In order to address the question of this analysis I broke the question down into sub-sections. I first sought to understand how many items customers tend to purchase in a single visit, the average of which is ~15 (this varies slightly by income level). Although it may seem obvious, I then confirmed that larger basket sizes do in fact correlate with larger sales_values, which means greater revenue to Regork. Next, I sought to understand if national brand or private brand goods yield greater revenue for Regork. This analysis showed that national brand product sales have a greater positive impact to our revenue. Finally, I sought to understand the 30 most common products purchased by each income level.
In this methodology is an assumption that it is easier to get customers to purchase more of products they already purchase than to push a customer to a new product altogether.
Based on this analysis, Regork should target the following products for cross-promotions to each income level:
top_low_prods %>%
slice(16:30) %>%
select(product_id, product_type) %>%
reactable(defaultPageSize = 10, highlight = TRUE, bordered = TRUE, striped = TRUE, compact = TRUE)
top_mid_prods %>%
slice(16:30) %>%
select(product_id, product_type) %>%
reactable(defaultPageSize = 10, highlight = TRUE, bordered = TRUE, striped = TRUE, compact = TRUE)
top_up_prods %>%
slice(16:30) %>%
select(product_id, product_type) %>%
reactable(defaultPageSize = 10, highlight = TRUE, bordered = TRUE, striped = TRUE, compact = TRUE)
Based on this analysis, I propose that Regork designs promotions (i.e. discounts) in the following structure: Offer discounts so that when a customer purchases an item in the top 15 for their income level, they receive a discount on an item from the remaining items in the top 30 products, provided that this purchase is made during the same trip.
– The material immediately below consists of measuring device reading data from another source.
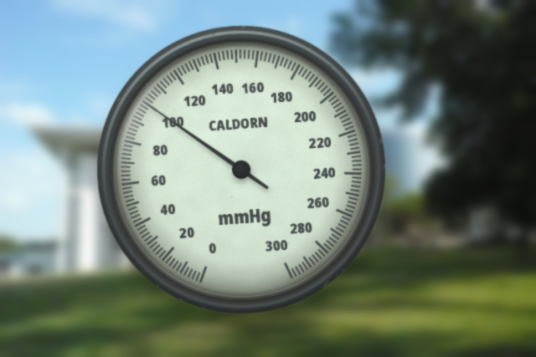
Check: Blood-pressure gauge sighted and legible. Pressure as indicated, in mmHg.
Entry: 100 mmHg
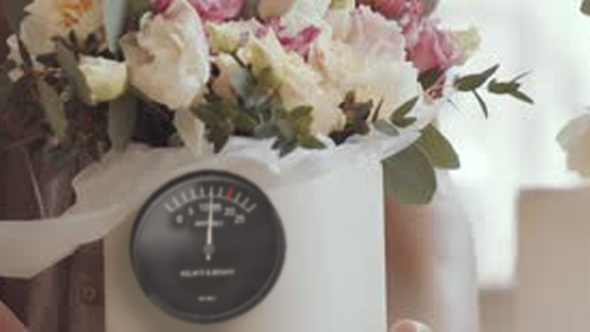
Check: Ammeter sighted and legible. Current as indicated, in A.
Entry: 12.5 A
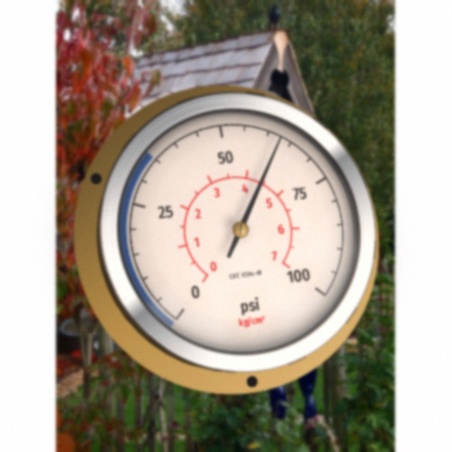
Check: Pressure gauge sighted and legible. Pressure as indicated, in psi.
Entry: 62.5 psi
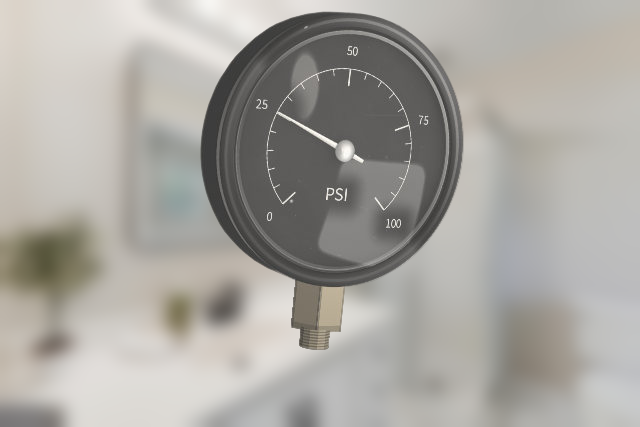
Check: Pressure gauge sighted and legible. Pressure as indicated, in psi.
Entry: 25 psi
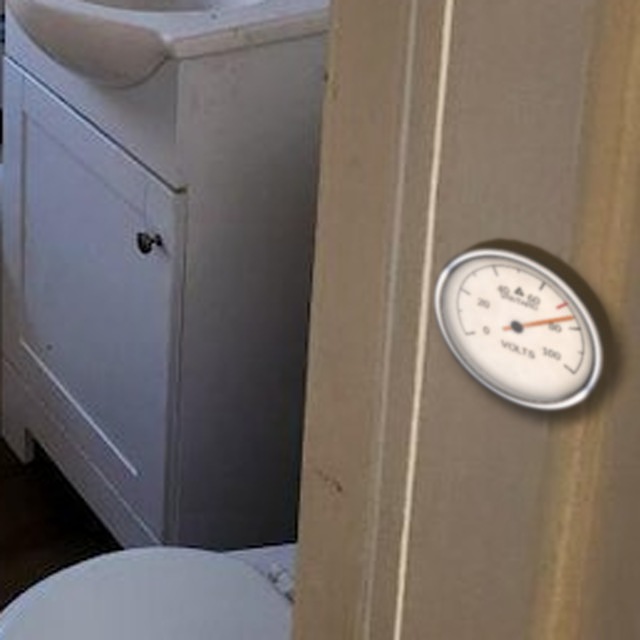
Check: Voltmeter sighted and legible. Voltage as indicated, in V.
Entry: 75 V
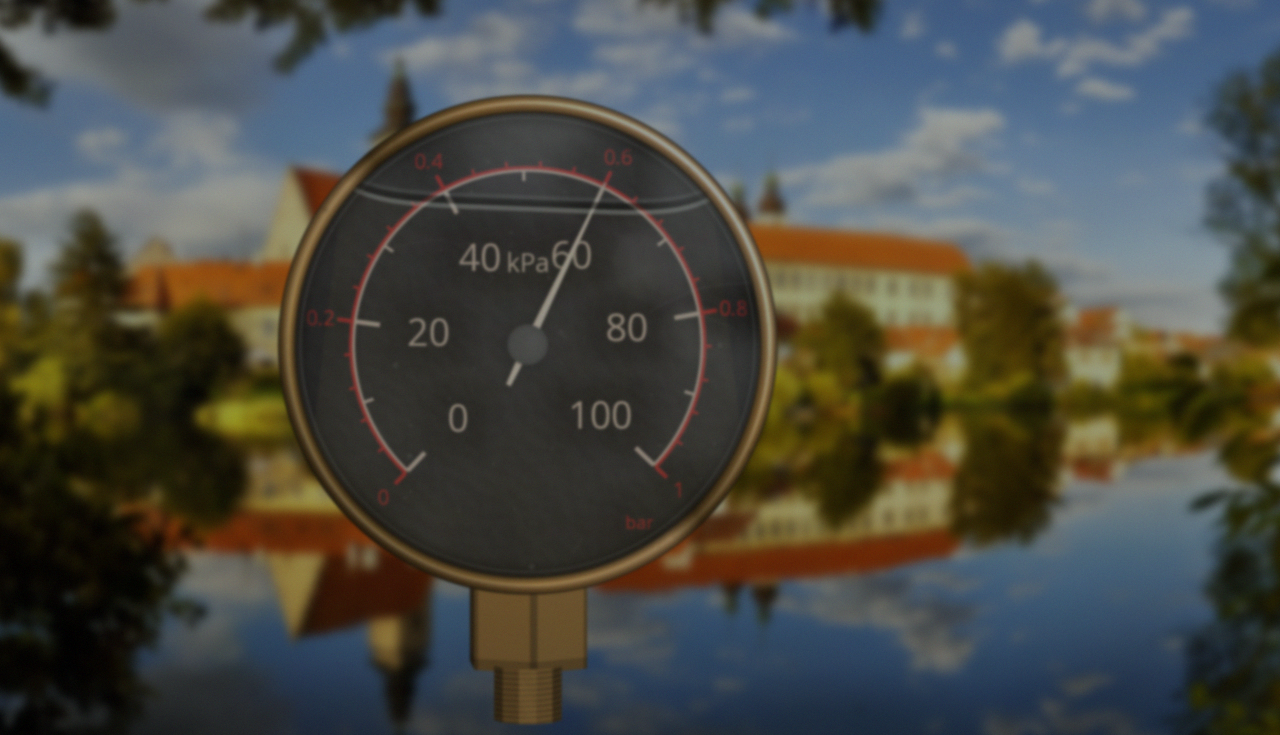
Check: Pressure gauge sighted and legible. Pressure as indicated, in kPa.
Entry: 60 kPa
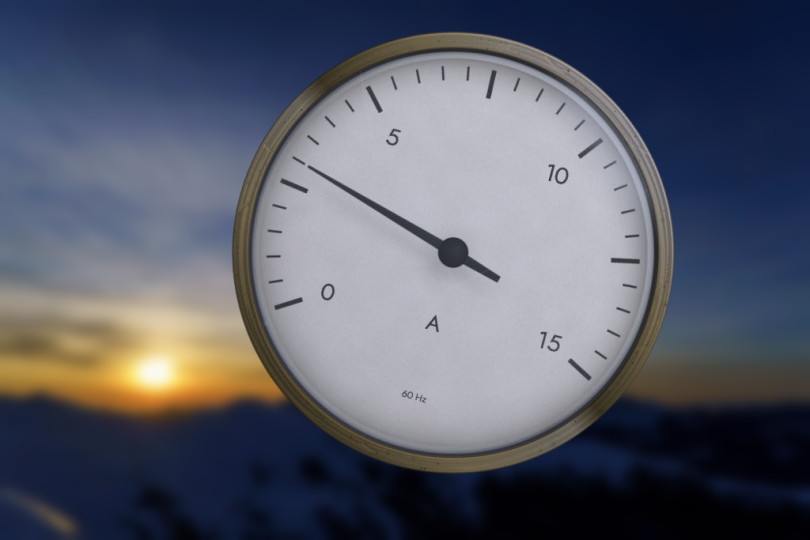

Such a promotion would have the effect of increasing basket_size and therefore revenue for Regork; and for the consumer it would help them save on the products they already know and love. The paired item in the discount should be from a national brand to maximize revenue generation.
This analysis makes an assumption that is worth testing to determine if it holds. Further analysis could also be done to maximize this approach and make targeted promotions even more individualized to the consumer. For example, the pairing of products for discounts could be changed by store_id to improve offerings at a local level. It would also be worth noting if there are significant changes if income levels were split into more subgroups (e.g. 5 groups, instead of 3).